事實上,自1971年8月15日美國摧毀布雷頓森林體係、日元與美元之匯率開始浮動之後,美日之間的貿易摩擦、尤其美國針對日本進行貿易製裁威脅,一直是决定日元匯率走勢的關鍵力量(此乃麥金竜等許多學者多年研究的結論)。到了1980年代,“日本第一”聲浪高漲,美國對日本的壓力隨之急劇放大。美國除了要求日本自願限製出口、美國單方面對日本進口實施配額、選擇性徵收附加關稅之外,主要就是要求日元大幅度升值,否則就要動用著名的“超級301條款”,對日本對美國貿易實施全面嚴厲打壓。此乃1985年廣場協議出臺的背景。
廣場協議的關鍵條款要求日元大幅度升值(當然也包括歐洲主要貨幣如馬剋相對美元大幅度升值)。美國的基本思路是要藉此遏製日本産品的全球擴張,遏製日元成為世界主要儲備貨幣。表面上的理由當然是解决美日之間的貿易不平衡,與今天美國壓迫人民幣升值的藉口並無二緻。

# 所示資料
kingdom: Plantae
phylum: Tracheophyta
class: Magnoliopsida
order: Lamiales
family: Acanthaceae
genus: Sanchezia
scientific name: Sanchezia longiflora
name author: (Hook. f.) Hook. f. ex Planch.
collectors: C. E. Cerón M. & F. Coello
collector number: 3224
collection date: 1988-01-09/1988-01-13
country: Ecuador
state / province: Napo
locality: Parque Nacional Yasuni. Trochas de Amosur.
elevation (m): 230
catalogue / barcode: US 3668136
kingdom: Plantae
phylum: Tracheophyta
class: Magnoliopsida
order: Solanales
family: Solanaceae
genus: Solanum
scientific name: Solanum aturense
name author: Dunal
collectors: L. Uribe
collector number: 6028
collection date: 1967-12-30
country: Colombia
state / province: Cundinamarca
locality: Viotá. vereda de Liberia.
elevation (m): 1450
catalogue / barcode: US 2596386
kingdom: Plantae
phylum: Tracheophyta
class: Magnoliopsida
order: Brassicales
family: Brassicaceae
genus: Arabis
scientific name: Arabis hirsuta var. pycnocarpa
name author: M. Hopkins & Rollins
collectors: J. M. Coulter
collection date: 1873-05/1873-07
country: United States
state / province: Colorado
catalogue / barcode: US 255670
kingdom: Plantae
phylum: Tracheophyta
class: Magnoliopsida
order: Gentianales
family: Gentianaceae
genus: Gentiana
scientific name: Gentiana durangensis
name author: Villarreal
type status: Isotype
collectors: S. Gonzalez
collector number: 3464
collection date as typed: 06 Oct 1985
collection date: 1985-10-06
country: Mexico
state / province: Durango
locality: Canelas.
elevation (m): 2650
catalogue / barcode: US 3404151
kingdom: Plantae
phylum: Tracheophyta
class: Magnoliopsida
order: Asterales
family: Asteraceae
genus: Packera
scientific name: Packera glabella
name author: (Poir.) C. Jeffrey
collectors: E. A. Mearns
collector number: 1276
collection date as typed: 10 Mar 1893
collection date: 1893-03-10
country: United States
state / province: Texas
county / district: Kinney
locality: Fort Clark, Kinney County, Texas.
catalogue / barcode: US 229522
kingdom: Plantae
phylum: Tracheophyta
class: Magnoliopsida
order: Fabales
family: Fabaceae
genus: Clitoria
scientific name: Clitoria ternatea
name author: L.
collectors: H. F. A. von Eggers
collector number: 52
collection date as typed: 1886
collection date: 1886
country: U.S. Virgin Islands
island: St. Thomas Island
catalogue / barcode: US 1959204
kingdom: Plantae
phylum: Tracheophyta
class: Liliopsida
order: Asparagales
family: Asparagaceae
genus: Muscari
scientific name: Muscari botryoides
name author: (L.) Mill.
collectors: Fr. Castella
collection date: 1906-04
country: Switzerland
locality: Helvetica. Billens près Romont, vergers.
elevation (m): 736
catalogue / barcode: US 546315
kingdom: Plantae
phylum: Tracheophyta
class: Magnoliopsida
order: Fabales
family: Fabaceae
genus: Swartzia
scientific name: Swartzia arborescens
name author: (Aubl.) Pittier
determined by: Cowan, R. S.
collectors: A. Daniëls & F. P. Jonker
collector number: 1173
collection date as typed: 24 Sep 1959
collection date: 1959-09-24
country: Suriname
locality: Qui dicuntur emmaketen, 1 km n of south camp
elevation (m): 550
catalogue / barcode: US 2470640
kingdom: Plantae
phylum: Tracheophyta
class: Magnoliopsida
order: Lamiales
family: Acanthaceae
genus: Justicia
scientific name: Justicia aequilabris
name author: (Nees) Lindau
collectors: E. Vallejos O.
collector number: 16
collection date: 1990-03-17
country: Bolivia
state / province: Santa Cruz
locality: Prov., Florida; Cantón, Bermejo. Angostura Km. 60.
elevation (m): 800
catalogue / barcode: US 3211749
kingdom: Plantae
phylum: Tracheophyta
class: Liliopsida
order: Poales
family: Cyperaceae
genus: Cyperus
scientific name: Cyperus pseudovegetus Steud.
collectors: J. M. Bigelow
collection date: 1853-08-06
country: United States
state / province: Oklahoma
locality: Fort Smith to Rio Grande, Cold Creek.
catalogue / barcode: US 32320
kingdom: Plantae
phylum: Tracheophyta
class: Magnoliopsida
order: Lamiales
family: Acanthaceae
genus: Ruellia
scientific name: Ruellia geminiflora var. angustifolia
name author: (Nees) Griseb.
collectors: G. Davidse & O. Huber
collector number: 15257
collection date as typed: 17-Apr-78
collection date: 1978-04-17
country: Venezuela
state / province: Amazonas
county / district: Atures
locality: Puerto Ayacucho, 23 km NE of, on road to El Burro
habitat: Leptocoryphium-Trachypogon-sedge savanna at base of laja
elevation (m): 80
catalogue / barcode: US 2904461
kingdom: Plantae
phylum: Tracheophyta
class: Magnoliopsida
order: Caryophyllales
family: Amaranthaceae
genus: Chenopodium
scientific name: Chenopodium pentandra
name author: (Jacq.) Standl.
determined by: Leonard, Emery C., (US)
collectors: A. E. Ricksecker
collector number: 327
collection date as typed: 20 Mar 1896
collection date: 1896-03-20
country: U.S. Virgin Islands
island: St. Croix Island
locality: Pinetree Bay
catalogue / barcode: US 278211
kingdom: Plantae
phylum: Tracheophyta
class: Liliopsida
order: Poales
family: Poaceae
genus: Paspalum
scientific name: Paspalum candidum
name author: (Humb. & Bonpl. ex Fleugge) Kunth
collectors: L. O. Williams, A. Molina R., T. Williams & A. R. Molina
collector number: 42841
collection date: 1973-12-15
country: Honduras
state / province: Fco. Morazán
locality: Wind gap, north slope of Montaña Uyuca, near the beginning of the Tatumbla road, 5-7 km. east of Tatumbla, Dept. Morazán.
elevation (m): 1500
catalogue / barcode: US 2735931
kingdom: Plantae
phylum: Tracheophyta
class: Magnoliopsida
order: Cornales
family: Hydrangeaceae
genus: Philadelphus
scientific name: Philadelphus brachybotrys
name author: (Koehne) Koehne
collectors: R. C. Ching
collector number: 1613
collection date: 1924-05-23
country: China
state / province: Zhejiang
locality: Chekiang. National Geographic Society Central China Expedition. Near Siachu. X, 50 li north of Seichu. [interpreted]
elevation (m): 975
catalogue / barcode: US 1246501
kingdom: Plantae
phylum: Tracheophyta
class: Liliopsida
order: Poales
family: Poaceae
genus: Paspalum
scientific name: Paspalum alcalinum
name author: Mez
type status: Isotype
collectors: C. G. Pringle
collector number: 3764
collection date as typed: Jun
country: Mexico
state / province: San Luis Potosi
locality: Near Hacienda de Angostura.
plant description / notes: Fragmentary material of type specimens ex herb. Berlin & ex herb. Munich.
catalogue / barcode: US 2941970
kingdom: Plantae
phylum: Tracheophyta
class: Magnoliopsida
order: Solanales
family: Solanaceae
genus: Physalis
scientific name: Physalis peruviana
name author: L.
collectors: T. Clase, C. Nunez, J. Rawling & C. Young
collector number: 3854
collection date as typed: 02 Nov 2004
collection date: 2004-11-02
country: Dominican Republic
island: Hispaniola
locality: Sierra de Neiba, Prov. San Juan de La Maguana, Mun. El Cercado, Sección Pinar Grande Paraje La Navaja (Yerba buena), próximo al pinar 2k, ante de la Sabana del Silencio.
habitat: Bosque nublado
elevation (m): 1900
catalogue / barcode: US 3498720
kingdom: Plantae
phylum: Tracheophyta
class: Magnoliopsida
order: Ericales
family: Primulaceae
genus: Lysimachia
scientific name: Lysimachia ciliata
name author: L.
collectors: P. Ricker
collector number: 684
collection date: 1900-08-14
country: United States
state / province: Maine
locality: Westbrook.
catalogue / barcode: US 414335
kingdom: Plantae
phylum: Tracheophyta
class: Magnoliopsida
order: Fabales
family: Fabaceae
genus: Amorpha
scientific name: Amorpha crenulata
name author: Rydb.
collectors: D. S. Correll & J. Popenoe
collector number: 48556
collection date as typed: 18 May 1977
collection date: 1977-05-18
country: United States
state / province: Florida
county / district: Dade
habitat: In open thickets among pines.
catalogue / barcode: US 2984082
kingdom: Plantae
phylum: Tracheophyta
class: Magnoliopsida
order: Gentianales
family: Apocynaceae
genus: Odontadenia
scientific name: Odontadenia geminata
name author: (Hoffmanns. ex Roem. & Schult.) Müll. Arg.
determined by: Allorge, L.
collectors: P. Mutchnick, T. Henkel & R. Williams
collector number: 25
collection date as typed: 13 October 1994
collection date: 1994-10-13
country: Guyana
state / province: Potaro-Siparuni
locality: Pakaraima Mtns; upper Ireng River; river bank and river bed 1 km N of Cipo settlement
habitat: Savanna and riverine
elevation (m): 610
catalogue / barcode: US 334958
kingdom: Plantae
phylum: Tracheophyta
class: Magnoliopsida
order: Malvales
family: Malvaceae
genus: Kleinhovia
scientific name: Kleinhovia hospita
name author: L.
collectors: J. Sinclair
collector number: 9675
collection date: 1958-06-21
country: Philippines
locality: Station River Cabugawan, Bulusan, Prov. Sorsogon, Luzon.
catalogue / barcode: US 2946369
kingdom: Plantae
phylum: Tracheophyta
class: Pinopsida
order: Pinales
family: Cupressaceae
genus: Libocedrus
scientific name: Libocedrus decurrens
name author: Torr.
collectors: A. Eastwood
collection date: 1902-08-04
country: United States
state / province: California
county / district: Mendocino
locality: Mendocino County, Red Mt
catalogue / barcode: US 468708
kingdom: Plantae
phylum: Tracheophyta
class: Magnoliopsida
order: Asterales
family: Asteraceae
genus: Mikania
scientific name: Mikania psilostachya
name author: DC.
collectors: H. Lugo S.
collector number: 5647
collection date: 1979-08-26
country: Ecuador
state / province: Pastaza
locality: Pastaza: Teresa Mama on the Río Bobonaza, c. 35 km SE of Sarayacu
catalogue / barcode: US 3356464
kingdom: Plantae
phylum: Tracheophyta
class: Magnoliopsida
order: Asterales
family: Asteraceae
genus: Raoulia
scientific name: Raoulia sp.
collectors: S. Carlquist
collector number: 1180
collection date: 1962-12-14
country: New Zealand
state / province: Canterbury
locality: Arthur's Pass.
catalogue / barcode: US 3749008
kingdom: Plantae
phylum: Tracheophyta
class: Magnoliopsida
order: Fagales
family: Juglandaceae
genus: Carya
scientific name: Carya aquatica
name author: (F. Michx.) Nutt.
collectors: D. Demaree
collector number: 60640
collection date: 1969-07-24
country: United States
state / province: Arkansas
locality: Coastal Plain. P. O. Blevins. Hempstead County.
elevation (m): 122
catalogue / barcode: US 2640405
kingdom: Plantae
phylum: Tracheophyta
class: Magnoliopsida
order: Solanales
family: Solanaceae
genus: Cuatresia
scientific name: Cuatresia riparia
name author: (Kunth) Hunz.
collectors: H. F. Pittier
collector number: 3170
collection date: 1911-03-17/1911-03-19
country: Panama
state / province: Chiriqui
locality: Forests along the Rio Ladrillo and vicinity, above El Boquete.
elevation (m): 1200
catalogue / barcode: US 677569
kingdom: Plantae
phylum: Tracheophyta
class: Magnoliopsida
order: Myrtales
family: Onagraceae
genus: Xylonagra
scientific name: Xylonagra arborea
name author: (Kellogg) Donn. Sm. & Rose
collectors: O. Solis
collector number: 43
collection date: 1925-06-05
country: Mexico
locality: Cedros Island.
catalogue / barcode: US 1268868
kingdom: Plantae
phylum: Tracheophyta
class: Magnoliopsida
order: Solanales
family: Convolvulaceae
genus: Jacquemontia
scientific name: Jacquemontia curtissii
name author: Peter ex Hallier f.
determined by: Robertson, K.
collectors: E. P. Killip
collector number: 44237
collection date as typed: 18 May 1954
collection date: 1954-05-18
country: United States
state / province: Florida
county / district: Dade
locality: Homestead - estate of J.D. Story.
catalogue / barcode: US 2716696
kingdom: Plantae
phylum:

# 任務目標
(1) 依據關於日元匯率的文章,廣場協議是在哪一年出臺的?
(2) 請從最後一句之後接著寫下去,延續關於日元匯率的文章。

# 書面回答
(1) 1985年。

(2)
美國、日本的决策者可能沒有想到:日元升值和繼續大幅度升值的預期,對日本經濟的最大危害不是削弱日本産品全球出擊,更沒有解决日美之間的貿易不平衡。最大的危害是升值預期徹底改變日本國民和企業的投資預期和投資方向,很快誘發日本房地産、金融、股市的巨大泡沫(泡沫形成時期是1986-1989年,正在廣場協議之後),短期瘋狂之後是資産泡沫(房地産、股市)的徹底崩潰,日本銀行壞帳堆積如山,企業現金流和資産負債表(財務狀況)急劇惡化,日經指數從最高接近五萬點狂跌到接近一萬點。自1990年起,日本經濟就一蹶不振,從此陷入長達十多年的衰退泥潭。與此同時,美國經濟憑藉“供給學派經濟學”的基本理念,放鬆管製、削減稅收,一路高歌猛進,1990年代更是迎來信息科技革命,將日本經濟遠遠甩在後面。想當年(1980年代後期),日本GDP曾經超過美國的70%,儘管日元升值100%以上,今天日本的經濟規模卻衹有美國的30%多。相對實力的轉換,何等劇烈!怎能不令人觸目驚心?又怎能不引起嚴肅經濟學者、歷史學者的深刻思考和反省?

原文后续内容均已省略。